Nadia Chahed
19 Juillet 2017•Mise à jour: 20 Juillet 2017
AA/Abidjan/Fulbert Yao
L’ancien ministre et directeur de campagne de l’ex-président ivoirien, Laurent Gbagbo, Assoa Adou a été condamné à quatre ans de prison et à une amende de 200.000 Fcfa (350 Usd), a rapporté le correspondant d'Anadolu.
Accusé de "complot contre l'autorité de l'Etat", durant la période de la crise post-électorale (2012-2013), Assoa Adou n'a finalement pas été reconnu coupable de ces faits, par la Cour d'assises d'Abidjan, et a été condamné mardi, pour "troubles à l'ordre public", a appris Anadolu auprès de l'un de ses avocats.
Le verdict final rendu, mardi soir, au bout de trois heures de délibérations, a aussitôt été dénoncé par la défense, le procureur du tribunal d’Abidjan avait, pour sa part, requis une peine de dix ans de prison contre Assoa Adou.

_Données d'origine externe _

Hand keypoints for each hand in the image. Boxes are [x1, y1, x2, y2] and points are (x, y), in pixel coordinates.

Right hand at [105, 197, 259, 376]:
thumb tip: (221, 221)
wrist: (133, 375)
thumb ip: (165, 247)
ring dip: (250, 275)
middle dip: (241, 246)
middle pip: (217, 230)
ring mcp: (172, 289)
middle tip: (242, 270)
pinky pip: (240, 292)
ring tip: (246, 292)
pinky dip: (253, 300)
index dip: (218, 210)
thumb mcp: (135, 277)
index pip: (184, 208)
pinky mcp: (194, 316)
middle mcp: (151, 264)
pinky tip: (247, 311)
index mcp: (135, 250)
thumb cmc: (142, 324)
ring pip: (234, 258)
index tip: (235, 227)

Rodrigue Dadjé, avocat de l'ancien ministre a dénoncé dans une déclaration à la presse un verdict à vocation politique.
"Assoa Adou reconnu non coupable des faits de complot contre l'autorité de l'Etat, d'organisation de bandes armées, de détention illégale d'arme. Il a pourtant été condamné à 4 ans de prison pour troubles à l'ordre public sans qu'on ne sache où et comment les dits troubles ont eu lieu. C'est ridicule tout ça alors qu'il n'était pas poursuivi pour trouble à l'ordre public. Il a été juste condamné pour raison politique afin de le mettre hors jeu", a-t-il souligné.
Sept co-accusés de l’ex-ministre poursuivis pour des faits de "détention illégale d’armes, constitution d’une bande armée, atteinte à la sûreté de l'Etat", ont également, été condamnés à des peines allant de 3 à 10 ans de prison.

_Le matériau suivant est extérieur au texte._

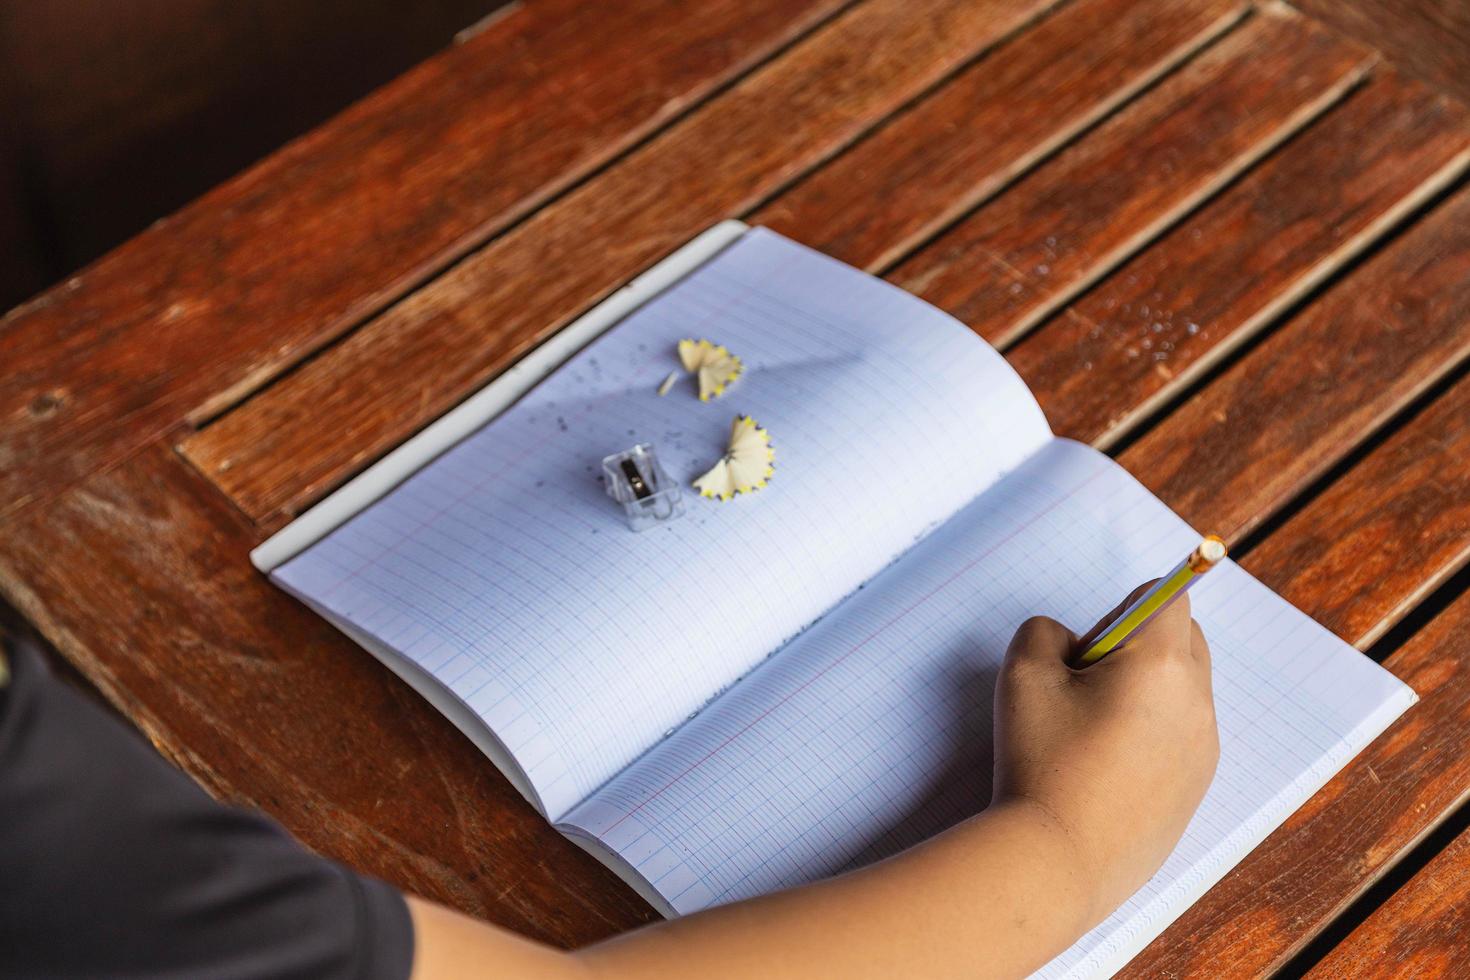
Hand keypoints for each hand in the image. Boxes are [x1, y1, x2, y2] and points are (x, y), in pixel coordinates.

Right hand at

Rentré en novembre 2014 du Ghana, où il vivait en exil, l’ancien ministre avait été arrêté en janvier 2015.
Assoa Adou a été arrêté pour «soutien financier» à des assaillants suite à une tentative de déstabilisation déjouée par l'armée à la frontière ivoiro-libérienne, avait appris Anadolu auprès de sources proches du dossier.
Avant lui, deux cadres du Front Populaire Ivoirien (FPI-le parti de Gbagbo) avaient été condamnés le 26 mai dernier à 30 mois de prison.
La crise post-électorale, déclenchée par le refus de l’ex-président, Laurent Gbagbo, de reconnaître la victoire de son challenger Alassane Ouattara à la présidentielle de novembre 2010, a fait plus de 3.000 morts en cinq mois.
Depuis la fin 2011 Laurent Gbagbo est écroué à La Haye, où il est jugé par la Cour pénale internationale pour “crimes contre l’humanité” présumés commis lors de cette même crise.